Merrill Fined, FX Facebook Messages, Risk: Compliance

Bank of America Corp.’s Merrill Lynch was fined $6 million by the Financial Industry Regulatory Authority for allowing short sellers to dump stocks without making sure they had first arranged to borrow the shares.

The industry-financed regulator levied the fines for breaking rules related to short selling, or selling a stock with the hope of profiting by buying it later at a lower price. From 2008 to 2012, Merrill Lynch’s broker-dealer and clearing units violated the Securities and Exchange Commission’s Regulation SHO, which is intended to ensure short sellers borrow the stock they’re selling, Finra said yesterday in a statement.

Merrill Lynch also violated the SEC’s 2008 emergency orders intended to prevent manipulation of bank stocks, Finra said. The group fined Credit Suisse Group AG and UBS AG for violations related to Regulation SHO in 2011.

“We take very seriously our obligations and have improved our procedures to address issues identified by Finra,” Bill Halldin, a spokesman for Charlotte, North Carolina-based Bank of America, said in an e-mailed statement.

Compliance Policy

Nigeria Limits Foreign-Currency Borrowings by Banks on Risks

The Central Bank of Nigeria said it limited foreign-currency borrowings by lenders in Africa’s largest economy as it seeks to reduce their exchange risks.

Overseas currencies should not exceed 75 percent of shareholders’ funds, the Abuja-based central bank said in a statement posted yesterday on its website. “Net Open Position of overall foreign-currency assets and liabilities” are not to exceed 20 percent of shareholders’ funds, it said.

Nigeria’s financial regulator is taking measures to increase the ability of lenders to withstand losses five years after saving the industry from collapse. It told lenders in August they could no longer count certain assets as capital as the country implements tougher Basel standards for banks. It also limited Tier-2 capital to 33 percent of higher-quality Tier-1 capital.

The central bank mandated that lenders have liquid foreign assets to cover maturing foreign-currency obligations and to borrow and lend in the same currency to avoid “mismatch associated with foreign-currency risk,” according to the statement.

Compliance Action

FX Traders’ Facebook Messages Said to Be Sought in EU Probe

Foreign-exchange traders’ messages on Facebook are being sought by European Union antitrust regulators as they expand a probe into alleged collusion between banks beyond work e-mails and instant messages, two people with knowledge of the case said.

Banks have been asked to supply all communications between traders, including those on social media, said three people who didn’t want to be named because the EU’s requests are private.
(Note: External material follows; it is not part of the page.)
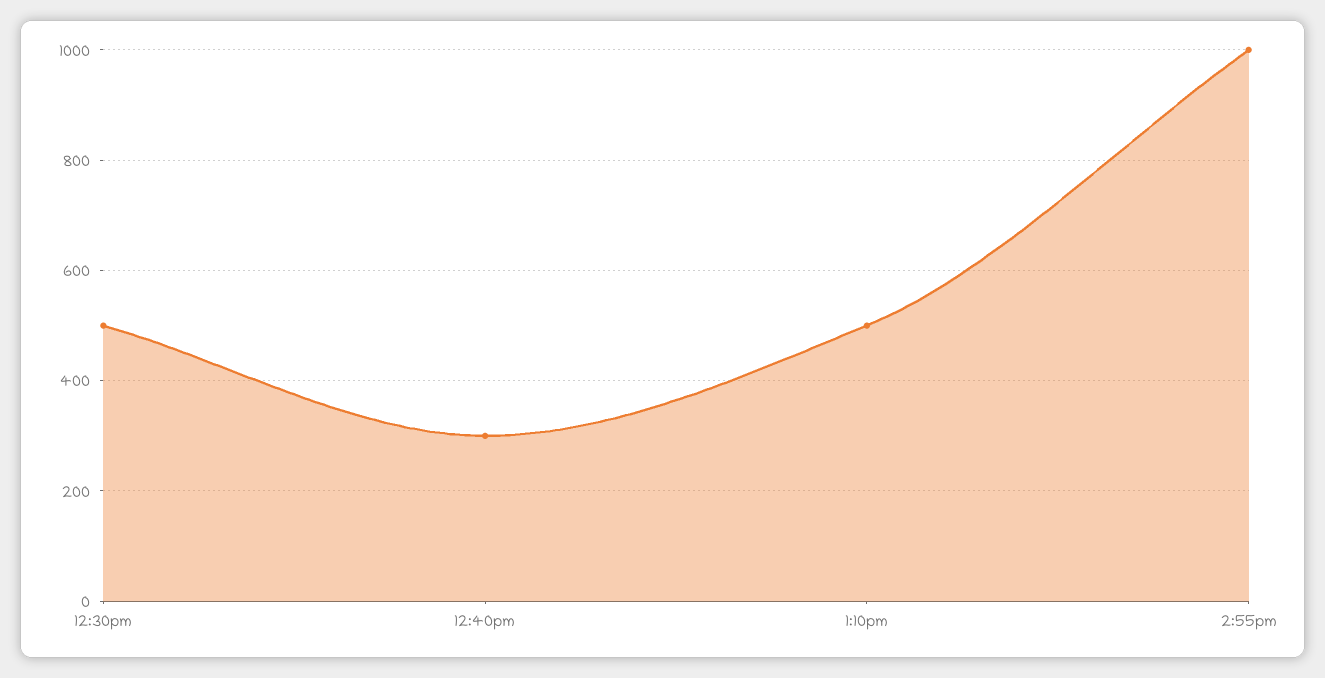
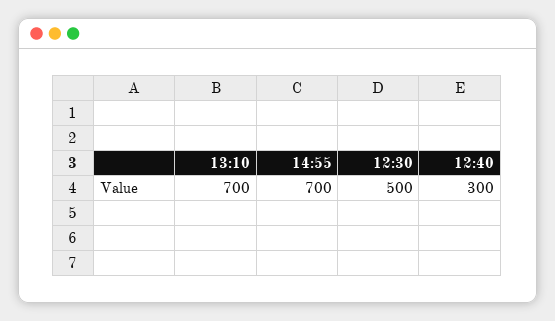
1:10pm: 500 -> 700
2:55pm: 1000 -> 700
The EU suspects that some e-mails and online messages have been erased to destroy signs that traders were illegally swapping information, one of the people said.

Not all banks involved in the EU’s probe into foreign-exchange rates have been asked to supply more details of communications between traders outside of work e-mail and instant-messaging services, according to three other people with knowledge of the EU’s currency-rigging case.

HSBC Holdings Plc’s foreign-exchange trading is being reviewed by the EU and other authorities and it’s cooperating with regulators, according to a filing in August. JPMorgan Chase & Co., Citigroup Inc., Deutsche Bank AG, UBS AG, Barclays Plc and Royal Bank of Scotland Group Plc have said they are cooperating with global regulators on foreign-exchange investigations.

The European Commission, Deutsche Bank, Barclays, Citigroup, RBS and UBS declined to comment, as did Facebook Inc. representatives. JPMorgan and HSBC didn’t immediately respond to a request for comment.


Few Companies Grade High for Risk Management, Deloitte Says

Nineteen percent of companies gave themselves an A when asked to grade their capability to manage reputational risk, according to a survey by Deloitte Touche Tohmatsu Ltd., facilitated by Forbes Insights.

About 40 percent rated the maturity of their risk programs as average or below average, according to the survey.

“Most organizations say risk management is important, but they’ll say we don’t do the best job possible,” Henry Ristuccia, Deloitte global leader of governance, regulatory and risk services, said yesterday in an interview, interpreting the survey results.

A Deloitte survey last year showed that 95 percent of companies were working on a risk-management program. A year later “it comes down to crisis management more than anything else,” Ristuccia said.

The 2014 survey asked 300 executives in a range of industries and regions the impact of risk on revenue, brand value, and regulatory investigation.

Companies in the Asia Pacific region were most affected by revenue loss following an event having a negative impact on their reputation, compared with companies in Europe, the Middle East and the Americas.

This reflects concerns about product safety in Asia and “skepticism about production, origin and quality,” said Ristuccia.